Praise for The Violet Hour
“A beautiful book . . . The intensity of these passages—the depth of research, the acute sensitivity for declarative moments—is deeply beguiling.”—The New York Times Book Review
“Profound, poetic and—yes—comforting.”—People
“Unconventional, engaging . . . [The Violet Hour] is at once scholarly, literary, juicy—and unabashedly personal.”—Los Angeles Times
“Enveloping . . . I read it in bed, at the kitchen table, while walking down the street. . . . ‘What normal person wants to blunder into this hushed and sacred space?’ she asks. But the answer is all of us, and Ms. Roiphe does it with grace.”—Jennifer Senior, The New York Times
“A beautiful and provocative meditation on mortality.”—Minneapolis Star Tribune
“A tender yet penetrating look at the final days . . . Roiphe has always seemed to me a writer to envy.

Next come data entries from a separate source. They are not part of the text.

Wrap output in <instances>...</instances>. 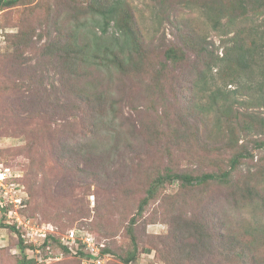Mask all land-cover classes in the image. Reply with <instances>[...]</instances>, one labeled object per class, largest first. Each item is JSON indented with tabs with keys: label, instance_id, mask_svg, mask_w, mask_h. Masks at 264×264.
Listing matches in <instances>:
<instances>
[{
	"label": "rangeland",
	"instance_id": "obj_1",
	"mask_svg": "<svg viewBox=\"0 0 264 264\" xmlns=\"http://www.w3.org/2000/svg\"><path fill=\"white\" fill-rule=\"evenodd\" d=\"M106 1H121L140 52L123 36L111 48L109 66L74 68L60 49L71 41L66 37L95 39L94 13ZM251 5H0V264H20L26 256L17 217L60 232L90 230L110 251L106 264H264L262 64L250 78H237L227 57L236 35L264 41V10ZM115 30L111 22L104 47ZM171 48L174 60L165 54ZM239 153L247 156L232 187L185 189L176 180L144 202L156 169H228ZM57 249L51 258L43 249L29 264H84ZM130 252L136 258L123 262L119 255Z\"/></svg>",
	"mask_w": 264,
	"mask_h": 264
},
{
	"label": "trees",
	"instance_id": "obj_2",
	"mask_svg": "<svg viewBox=\"0 0 264 264\" xmlns=\"http://www.w3.org/2000/svg\"><path fill=\"white\" fill-rule=\"evenodd\" d=\"M205 1H228L237 5H241L242 8L246 7L247 3H251V8L256 10H264V0H205ZM19 2V0H0V5L2 6H10ZM103 9H98L95 11L94 15H96L97 24L99 26V32H94L95 39L87 37L86 34H82V38H73L66 37V39H71L70 42H66L62 45L60 51H62L65 56L67 62L70 63L74 68L78 67V64L81 65L84 62L87 66L88 63L92 62V65H97L100 67L104 64L105 67L109 66L110 54L113 53V48L115 45L117 46L118 38H122L126 36V44H130V48H133L140 52L139 49V41L135 32H133L132 24L127 20V18L123 15V9L121 5V1H106L102 4ZM236 6V5H234ZM224 6L222 9H225ZM113 22V26L115 27V32L112 34V37L115 38L114 41H110L112 45H108V47H104V44L109 40L108 36V28ZM264 26V23L262 24ZM251 32V31H250ZM236 35V34H235ZM72 36V35H71ZM108 36V37H107ZM243 37L236 35L233 37L232 45L229 46L227 51V57L229 56V61L232 69L235 71L237 78L243 77V74H246L247 77L250 78V74L253 72V67H255L258 63L262 65H258L259 72H261L264 77V41L259 42L257 39L254 41H250V43H246ZM259 38H263L260 36ZM76 46V51H73L71 47ZM51 46H49L50 48ZM104 47V48H103ZM78 48V50H77ZM77 51L86 56V61L80 59L77 54ZM123 54L120 52H115L116 55L114 58V62H121V56H124V51L121 50ZM167 57L174 60L176 50L173 48L167 49L166 53ZM105 57V59H104ZM133 57L132 54L126 55V58ZM104 59L105 62L100 64L98 59ZM125 59V58H124ZM177 60V59H175ZM178 61V60H177ZM88 62V63H87ZM108 62V63H107ZM110 69V68H109ZM236 79V78H234ZM264 85V82L262 83ZM260 87V86H259ZM97 144V142H95ZM245 153H239L231 157L230 167L228 169H219L217 171H201L199 173H194L191 171H179L175 169L170 164L156 169L154 175L151 177L149 182V186L147 187V197L144 202H147L150 198L155 197L159 193V189L166 186L168 183H173L174 181H180V187L185 189H197V188H205V186L211 185H220V186H230L232 187L233 181V173L239 167L241 159L246 157ZM143 204H141L140 209L142 210ZM193 227H202V222L199 220L191 219ZM22 243L23 240L20 239ZM24 245V244H23ZM197 246V245H196ZM24 247V246H22ZM105 252H110L109 249H105ZM123 262H131L136 258V254L130 252L127 256L119 255ZM34 262V259H27L26 256L20 260V264H29Z\"/></svg>",
	"mask_w": 264,
	"mask_h": 264
},
{
	"label": "built area",
	"instance_id": "obj_3",
	"mask_svg": "<svg viewBox=\"0 0 264 264\" xmlns=\"http://www.w3.org/2000/svg\"><path fill=\"white\" fill-rule=\"evenodd\" d=\"M15 224L17 230L21 231L20 239L26 245L23 251L27 259L37 260L43 249L51 258L55 246L60 255L70 253L84 264H106L111 258L110 252H105V242L88 229L74 227L60 232L51 223L39 224L21 217H17Z\"/></svg>",
	"mask_w": 264,
	"mask_h": 264
}]
</instances>
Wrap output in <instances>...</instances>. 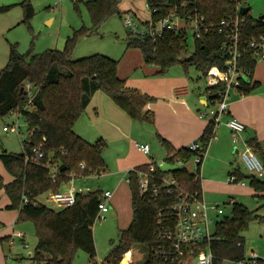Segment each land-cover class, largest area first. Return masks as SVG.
I'll return each mask as SVG.
<instances>
[{"label": "trees", "instance_id": "obj_1", "mask_svg": "<svg viewBox=\"0 0 264 264\" xmlns=\"http://www.w3.org/2000/svg\"><path fill=\"white\" fill-rule=\"evenodd\" d=\"M19 5L24 13L22 22L31 30L30 22L35 16V10L29 0H24ZM119 5L120 0L86 2L93 24L91 29L75 31L62 51L49 50L39 55L29 52L22 55L17 45H11L8 64L0 71V118L10 115L22 117L29 133L33 132L23 141L27 155H31L32 148L40 147L45 153L43 163L50 160L66 167L58 176L57 182L52 183L49 169L42 164L27 163L24 152L20 155L6 152L0 154V162L13 178L10 183L5 184L0 174V193L4 192L8 197V209L19 211L17 223H34L38 244L31 260L35 264H73L81 250L90 256V264H97L93 227L99 215L103 192L99 190L78 195L73 207L60 211L49 209L39 202L43 195L61 191V187L73 176H101L106 171L102 158L106 143L102 140L95 144L89 143L74 131L93 96L97 92L105 94L136 123L145 124L153 119V115L146 111V106L156 103L157 99L129 89L126 80L118 75V61L102 55L72 60L77 41L81 37L96 35L99 28L112 16L119 14L122 17ZM146 5L151 12L153 24L174 14L186 20L188 25L197 21L209 29L208 32L203 31L200 38L194 36L195 49L191 56H188L187 30H166L162 36L155 37L129 35L128 49L139 50L146 65L158 69L159 77H166L175 66H182L186 72L194 67L204 75L213 67L224 70L228 62V56L223 50L226 37L219 33V29L223 22L238 17L242 21L240 43L246 49L239 67L245 77L252 80L258 55L249 45L264 37V23L260 19H254L251 11L239 16L234 0H146ZM12 7L0 10L7 12ZM27 85L34 90L32 100L29 99ZM258 88L259 83L242 82L238 90L248 96ZM215 129L210 121L199 139L204 149L215 138ZM158 138L167 153L166 162L169 164L175 165L177 160H189L194 155L186 152L185 148L177 151L166 140L160 136ZM255 143L250 142L249 146L256 150ZM82 165L84 169L81 168ZM150 167L154 168V175L158 178L172 177L187 192L202 195L201 180L195 181V176L185 169L166 172L153 163L137 170L147 172ZM232 175L237 178L236 183L249 184L255 192L254 199L264 198V180L244 175L239 169ZM128 179L132 221L129 228L121 233L106 264H121L123 258L136 249L146 252L148 260L145 264H162L173 251L172 242L165 233L166 229L171 231L174 228L175 223L170 218L169 210L175 204L176 197L167 194L160 183L156 184L159 188L157 195L142 194L140 177L136 172H130ZM24 199L28 200L27 204ZM160 214H163L162 224L165 228L162 230L158 224ZM254 220L264 222V217L242 204H235L230 216L225 213L223 219L216 222L211 240L204 241L201 246L193 249L195 254L210 249L215 258L213 264H239L246 261L243 233ZM186 259L190 260L188 256ZM257 264H264V260L259 259Z\"/></svg>", "mask_w": 264, "mask_h": 264}, {"label": "rangeland", "instance_id": "obj_2", "mask_svg": "<svg viewBox=\"0 0 264 264\" xmlns=\"http://www.w3.org/2000/svg\"><path fill=\"white\" fill-rule=\"evenodd\" d=\"M89 1L92 0H29L35 10V16L30 22L31 30L26 23L22 22L24 13L19 4L7 12L0 10V71L8 64L10 44L17 45L18 51L22 55H26L29 52L33 55H39L49 50L62 51L66 41L68 38H72L75 31L83 28L91 29L93 26L92 20L85 6V3ZM249 5L253 6L251 14L256 19L264 16V0H251ZM119 8L120 12L124 11L123 13L121 12L122 17L118 14L108 18L99 28L96 35L90 37L84 36L77 41L72 56L73 61H79L94 55H102L115 61H124V64H126V56L130 51L128 49L130 30L127 28L125 22L126 11L131 10L130 13L134 15L136 22L140 26L151 20V12L141 0L137 2L136 0H120ZM11 24H14L13 28L10 27ZM4 32L5 34L2 37ZM187 33L188 56H191L195 49V38L190 28H188ZM263 65L264 60H258L257 69ZM168 74H172V76L179 77L180 79L185 78L189 82L190 87L195 91L196 96L206 92L207 82L205 75L194 67L189 68L188 72H186L182 66H175L169 70ZM260 90H264V84ZM207 110H218V106L216 104H210ZM17 120L20 126V135L12 128ZM203 120L209 122L211 117L208 116ZM78 126L76 128H79ZM4 127H8L9 131L4 132ZM28 130L29 128L22 117L19 118L18 116L10 115L5 118H0V154L2 152L17 155L22 154L23 148L21 141H25L27 138ZM157 145L162 148L161 144L154 142V146L156 147ZM235 147H239L241 151H244L242 144L238 146L233 143L231 144L227 149V158L231 159V164H228V170L233 165V167H239L242 173L248 174L241 157L239 154L234 153ZM106 149L107 146L102 151L106 171L101 176H76L72 179V185H68V189L73 187L77 192H86L87 190L89 192L99 190L104 192L107 189L115 191L116 186L124 174H119L118 157L117 154H114L116 151L115 146L112 144L111 150L113 151ZM166 158L167 156L164 154L159 163L162 170L170 171L178 168L176 164L172 165L167 163ZM259 158L261 159L260 156ZM205 165L203 163V172L201 173L203 181L204 176L209 177L204 172ZM187 168L192 170L193 163L189 162ZM0 174L4 178L5 184L13 180L1 162ZM224 179L222 183L226 186L247 189L248 192L243 189H238V196L241 197L238 198L239 203L245 205L257 215L264 217V198L254 199L253 190L248 184L243 187L231 184L229 182L228 172H226ZM65 186L63 185V188ZM0 194V264H35L31 260L38 244L34 223L31 221L17 223L19 211L8 209L7 207L10 206L8 197L4 192ZM39 202L54 211L61 210L50 200L49 194H45L39 198ZM221 205L224 207L226 216H230L232 206L227 205L226 202ZM108 207L110 208V212L103 219L98 218L93 227V237L97 251L95 262L97 264H106V259L116 247L121 233L129 228V226L127 228L122 226V221H127L130 218L128 211H126L125 215L113 217L112 213L115 210L111 204ZM210 219L214 220V223L210 225V233L213 234L216 222L223 219V216L217 217L216 214H211ZM20 233L24 235L23 240L17 237ZM243 235L245 237L246 258L250 259L254 252L264 260V222H260L259 220L252 221ZM147 260L146 252L143 249H136L127 254L121 264H145ZM90 261V256L81 250L77 253L73 264H90Z\"/></svg>", "mask_w": 264, "mask_h": 264}, {"label": "crops", "instance_id": "obj_3", "mask_svg": "<svg viewBox=\"0 0 264 264\" xmlns=\"http://www.w3.org/2000/svg\"><path fill=\"white\" fill-rule=\"evenodd\" d=\"M23 1L0 0V9L10 6L15 7ZM141 1L146 4V0ZM252 7L247 4L243 8H250L252 12ZM130 11H126V14L130 13ZM121 12L123 13L124 11ZM253 18L256 19L254 16ZM13 26L14 24H11L10 27L13 28ZM4 34L5 32L2 37ZM129 50L126 56V64H124V61H118V75L126 80V86L129 89L138 90L142 94L157 99L156 103L146 106V111L153 115L152 122L139 124L132 121L105 94L97 92L86 108L84 116L76 123L74 128L75 133L89 143L95 144L103 140L107 145L108 151H113L111 150L112 144L115 146L116 151L114 154H117L118 157L119 174H124V176L120 179L115 191L110 189L105 191L112 192V199L109 204L115 210L112 213L113 217L125 215L126 211H128L130 218L127 221H122L124 228L130 226L132 221L128 173L139 167L151 165V163H155L162 170L159 163L163 155L166 154L167 156V153L163 147L154 146V142L160 144L159 136L178 151L199 141L210 124V121H204V118L201 119L198 116V114L203 113V110L207 112V108L210 107V100L206 92L196 96L195 91L185 78L180 79L172 76V74H168L166 77H159L157 75L158 69L146 65L139 50ZM247 82L259 83V88L248 96L241 93L238 89L230 91L227 99L228 114L222 118L220 126L215 129V138L205 150L203 163L206 165L204 172L209 177L204 176L203 181L201 174V182L203 181V199L209 205H221L228 200H235L236 204H240L238 198L241 197L238 196V189L247 191L245 188H233L222 183L225 180L226 172H228V178H230L235 170L239 169L241 171L239 167H233V165L228 170V164H231V159L227 158V149L233 143L231 130L227 126L229 120L235 119L244 125L245 131L241 135L239 144L244 146L245 143L256 142V153L258 157H261L264 164V90H260L264 84V65L258 69L256 66L252 80L249 81L247 78ZM77 125H79L80 129L76 128ZM137 144L148 145L150 147V155L140 153L136 147ZM240 152L242 151L239 147H235L234 153L239 154ZM187 172L190 173V170ZM202 172L203 169H201ZM244 175L254 176L249 172ZM242 183L244 184L235 183L234 185L243 187L248 184L247 182ZM64 185L66 186L64 188L62 186L61 191H67L68 184ZM252 192L255 194L254 191Z\"/></svg>", "mask_w": 264, "mask_h": 264}, {"label": "built area", "instance_id": "obj_4", "mask_svg": "<svg viewBox=\"0 0 264 264\" xmlns=\"http://www.w3.org/2000/svg\"><path fill=\"white\" fill-rule=\"evenodd\" d=\"M237 4V12L240 16V10L251 0H234ZM203 21V20H201ZM125 22L127 28L130 30V35L133 37H145V36H162L163 32L166 30H172L179 32L182 30H188L190 28L193 31V36L200 38L202 32H208L209 29L200 25L197 21L193 22L192 25H188L186 20H182L178 16L172 14L167 19L153 24L151 20L149 22L143 23L142 26L138 25L134 15L128 13L125 16ZM240 18L230 19L228 22H223L219 33L224 34L226 37V42L223 46V50L228 56V62L226 63V68L221 70L217 67H213L208 70L205 74V79L207 82L206 94L209 97L210 104L217 105L218 110H209L208 112L200 113L199 117L206 118L211 117V122L215 127H219L221 120L224 116L228 114V104L227 99L229 98V93L233 89H238L242 82H247L243 71L239 67L240 60L243 58L246 49L241 47L240 43ZM249 48L256 50L257 60H264V37H261L258 41H252ZM27 91L29 94V99L32 100L34 96V90L32 86L27 85ZM227 126L231 130L232 141L234 145H238L241 142V135L245 131L243 124L235 119L229 120ZM18 135L21 134L20 126L18 125V120L16 124L12 126ZM4 132H8L9 128L4 127ZM33 132L28 133L32 135ZM23 152L26 154V162L34 164H42L43 167L49 169L52 177V183L57 182V178L62 173L60 170L61 166L56 164L54 161L48 160L43 163L45 158V153L40 147H34L31 149V155H27L26 146L21 141ZM138 151L144 155H150V147L148 145H136ZM200 141L192 143L185 148L186 152L194 153L189 160H177L176 165L178 169L187 168L189 162L193 163V168L190 173L195 176V181L201 180V169L203 161L205 158V151ZM241 160L247 169V171L254 175L258 179L264 178V164L258 157L256 150L249 146V144H244V151L239 153ZM153 164V163H151ZM84 169V166H81ZM131 172H136L140 177V191L142 194L152 193L157 195L159 188L156 186L157 183L162 185L167 194L176 197V202L171 207L170 218L174 220V228L169 231L166 229V236L169 241L172 242L173 251L167 255L165 261L162 264H213L214 256L210 249L201 251L199 254H195L193 249L201 246L204 241H209L212 238L210 233V225L214 223L213 219H210L211 214H216L217 217L223 216L225 214L224 207L219 204L209 205L203 199L202 195L198 192L191 194L180 187L178 182L172 177H167L160 179L154 175L155 170L150 167L149 171L143 172L137 169ZM130 173V172H129ZM128 173V174H129ZM75 178L74 176L72 179ZM72 179L66 184L72 185ZM229 182L235 184L237 178L235 176H230ZM129 183V179H128ZM236 184L243 185L244 183L239 182ZM90 193L88 190L86 192H77L72 187L67 191H59L56 193H50V200L60 209L73 207L77 202L78 195H86ZM201 197V198H200ZM112 199V192L105 191L102 193L101 203L99 205V215L97 219H103L109 211V203ZM24 203H28L27 199H24ZM36 205L35 203H32ZM227 205L232 207L236 204L235 200H228ZM225 205V204H224ZM101 216V217H100ZM163 214L159 215V225H161V230L165 229L163 223ZM19 239L24 238L23 234L17 235ZM196 255V256H195ZM186 256L190 260L186 259ZM192 257V259H191ZM185 258V259H184ZM260 257L253 253L250 259L239 263V264H257Z\"/></svg>", "mask_w": 264, "mask_h": 264}, {"label": "water", "instance_id": "obj_5", "mask_svg": "<svg viewBox=\"0 0 264 264\" xmlns=\"http://www.w3.org/2000/svg\"><path fill=\"white\" fill-rule=\"evenodd\" d=\"M249 11H250V8H242V9L240 10V15H241V16H244V15H246ZM260 20L263 21V20H264V16H262V17L260 18ZM60 170L63 172V171L66 170V167H65V166H61Z\"/></svg>", "mask_w": 264, "mask_h": 264}]
</instances>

No matter what the occasion, she can be counted on to marry ferocity and erudition in ways that nearly always make her interesting.”—The Wall Street Journal
“Here is a critic in supreme control of her gifts, whose gift to us is the observant vigor that refuses to flinch before the Reaper. . . . She knows that true criticism does not bother with the mollification of delicate sensibilities, only with the intellect as it roils and rollicks through language.”—William Giraldi, The New Republic
APPLE BOOKS REVIEW
Struggling to come to terms with her own near-death experience and the loss of her father, author Katie Roiphe sought inspiration in the deaths of those she most admired. In The Violet Hour: Great Writers at the End, Roiphe paints intimate portraits of Susan Sontag, Sigmund Freud, Dylan Thomas, John Updike, and Maurice Sendak in their last hours and examines the role death played in their work. From Sontag’s deep denial of her mortality to Freud’s rational stoicism to Thomas’ wild excess, Roiphe shows that each of these icons died on their own terms. This meditative and healing read demystifies a taboo but deeply fascinating subject.
PUBLISHERS WEEKLY
When acclaimed writer Roiphe (In Praise of Messy Lives) was 12, she contracted pneumonia. This book, she declares, had its origin in the hazy, fever-filled days she spent hovering between life and death. Roiphe explores, through mesmerizing storytelling, how six writers Susan Sontag, Sigmund Freud, John Updike, Dylan Thomas, Maurice Sendak, and James Salter confronted mortality. Drawing on her subjects' writing and on interviews with their friends and loved ones, she relates how they "embraced or evaded, made peace with or raged against death." When Sontag receives her breast cancer diagnosis, she steels herself to continue her work. Returning home after deciding on chemotherapy, Updike rests his head on his typewriter, as if resigned to never writing again, until his wife, Martha, says to him, "Just one more book." Freud faces his final days calmly, refusing painkillers, as if collecting notes for an essay about his own death. Thomas seems almost to long for death, while Sendak expresses pure terror in his stories and drawings. When Roiphe visits Salter, who died suddenly of a heart attack months after her visit, he tells her he doesn't think much about death. Roiphe's riveting profiles reveal a simple truth: each person faces death in a unique way.
Customer Reviews
The Violet Hour
I found this book incredibly boring. Its look at celebrity death was embarrassing. Don't buy it. You learn nothing about people dealing with death.